#### Exercise brief:
Would you please set down the data again exactly as given, excluding the pictures?

--- Data for processing Enclosed Below ---

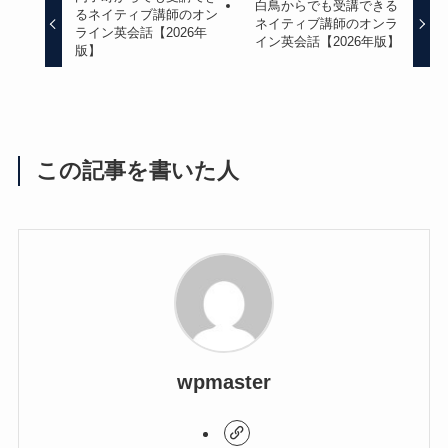
白鳥からでも受講できる
るネイティブ講師のオン
ネイティブ講師のオンラ
ライン英会話【2026年
イン英会話【2026年版】
版】
この記事を書いた人
wpmaster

--- End of Enclosed Data for processing ---

#### Written reply:
白鳥からでも受講できる
るネイティブ講師のオン
ネイティブ講師のオンラ
ライン英会話【2026年
イン英会話【2026年版】
版】
この記事を書いた人
wpmaster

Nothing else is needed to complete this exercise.